Sam looks at me with a frown. "Not yet..."

The relief that floods through me makes me lay my head on the table.

"Blythe, are you okay? You don't look so well."

"Just peachy," I mumble as Jax sits down and slides my plate of food towards me.

I lift my head and slide the plate closer to me. Eggs, grits, and toast. One of my favourites. "You know, I don't think I can eat this," I say, looking at the food.

"Why not? Don't worry, Jax cooked it. It is edible."

"Yeah, it's not that. I just feel like throwing up." I slide the plate away from me and get up. "I'm going to go get changed." Without looking at them, I go up to my room and get a change of clothes on—one appropriate for mom.

Peter comes into the room, carrying something, but as soon as I see his black shirt, I say, "Peter, can you change your shirt?" Mom hates the colour black. She automatically assumes you're emo, depressed, and suicidal, hell bent on making her life miserable, if you wear even a black bracelet. I don't want mom to think bad of Peter based on the clothes he wears, but there's nothing I can do about her opinion. What I can change is what Peter wears.

He stops and looks at me. "What?"

"Please?"

"Are you okay?"

"I'm fine. Shirt?"

"Okay, okay." He puts down his box and finds a new shirt to put on, but this one is also black.

"Can you wear a shirt that isn't black please?"

"Why? What's the problem with the colour black?"

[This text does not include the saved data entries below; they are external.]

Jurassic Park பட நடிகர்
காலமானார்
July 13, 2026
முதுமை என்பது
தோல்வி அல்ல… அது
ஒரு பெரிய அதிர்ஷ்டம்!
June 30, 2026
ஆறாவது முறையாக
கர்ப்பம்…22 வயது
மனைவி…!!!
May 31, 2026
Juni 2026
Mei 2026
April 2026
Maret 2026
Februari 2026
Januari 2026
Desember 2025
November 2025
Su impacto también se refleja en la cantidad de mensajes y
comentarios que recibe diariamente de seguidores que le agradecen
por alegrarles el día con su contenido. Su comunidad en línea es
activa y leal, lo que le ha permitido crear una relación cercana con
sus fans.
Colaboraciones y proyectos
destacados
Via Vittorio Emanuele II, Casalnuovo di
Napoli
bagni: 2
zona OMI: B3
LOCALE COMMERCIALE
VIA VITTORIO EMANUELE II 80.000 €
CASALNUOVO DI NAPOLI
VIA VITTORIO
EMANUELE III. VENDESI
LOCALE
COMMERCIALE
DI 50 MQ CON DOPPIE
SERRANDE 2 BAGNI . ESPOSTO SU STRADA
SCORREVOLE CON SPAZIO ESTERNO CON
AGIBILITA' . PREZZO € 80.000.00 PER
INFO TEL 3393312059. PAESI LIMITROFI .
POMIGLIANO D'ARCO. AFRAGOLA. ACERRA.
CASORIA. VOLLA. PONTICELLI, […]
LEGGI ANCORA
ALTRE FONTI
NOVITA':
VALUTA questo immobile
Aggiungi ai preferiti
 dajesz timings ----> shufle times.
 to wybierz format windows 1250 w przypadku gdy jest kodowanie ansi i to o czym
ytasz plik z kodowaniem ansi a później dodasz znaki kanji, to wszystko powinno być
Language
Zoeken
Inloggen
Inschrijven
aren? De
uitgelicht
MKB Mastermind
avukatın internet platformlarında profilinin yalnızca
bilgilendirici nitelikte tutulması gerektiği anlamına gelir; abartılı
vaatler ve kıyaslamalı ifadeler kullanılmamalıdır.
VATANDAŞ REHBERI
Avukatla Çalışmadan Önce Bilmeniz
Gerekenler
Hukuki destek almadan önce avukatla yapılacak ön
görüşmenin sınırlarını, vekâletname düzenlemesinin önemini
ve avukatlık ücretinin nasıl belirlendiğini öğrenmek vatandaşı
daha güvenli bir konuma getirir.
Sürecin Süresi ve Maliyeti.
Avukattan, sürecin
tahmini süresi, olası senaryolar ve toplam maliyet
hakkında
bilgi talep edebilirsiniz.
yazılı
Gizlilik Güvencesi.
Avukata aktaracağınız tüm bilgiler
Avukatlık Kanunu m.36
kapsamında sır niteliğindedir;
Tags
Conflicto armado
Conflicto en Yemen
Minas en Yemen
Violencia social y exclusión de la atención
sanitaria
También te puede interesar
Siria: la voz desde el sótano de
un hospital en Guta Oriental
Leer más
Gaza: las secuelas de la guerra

"Fine! Wear your shirt— Owe!"

"Blythe, are you okay?"

I look down at my hand and see blood running down my finger. I was picking at the skin without even realizing. Without answering him, I go into the bathroom and wash the blood off. I put a Band-Aid on simply because I know that if I don't, I'll pick at it some more and make it worse. I go back into my room—Peter isn't here anymore—and go to the window. I can see the driveway, and I don't see mom's car, so that's good.

Now all I have to do is wait.

And wait.

And wait.

And wait...

I can't do this. I walk out of my room and downstairs again. I don't stop at the kitchen. I keep walking through to the dining room, the foyer, and the den until I'm just walking in circles now. All the while, I'm biting at my lip, fidgeting with my fingers, and thinking about mom. Why does she want to see me now? She hasn't contacted me all summer. Given, she took my phone and laptop away, so she had no way to directly contact me, but still, why now? What if she finds out about us? She's never outright said it, but I know she doesn't like anyone who isn't "normal." When she would bad mouth someone behind their backs before, I didn't say anything about it, even when I wanted to, because I had to keep my head down, stay out of the way of the charging beast. That was easy though. I didn't know those people. It still hurt my heart, but I could live with it. But now? What would happen if she starts to attack the others? I don't think I could handle that. But what should I do? Which side would I choose?

Tears prick my eyes, and I rub the heel of my palm into the spot right above my right eye. It feels like someone is stabbing that area with a very sharp knife over and over again.

I run into a wall. A very soft wall though. I look up at Orion's concerned face.

"I've been calling your name for a while. Lunch is ready."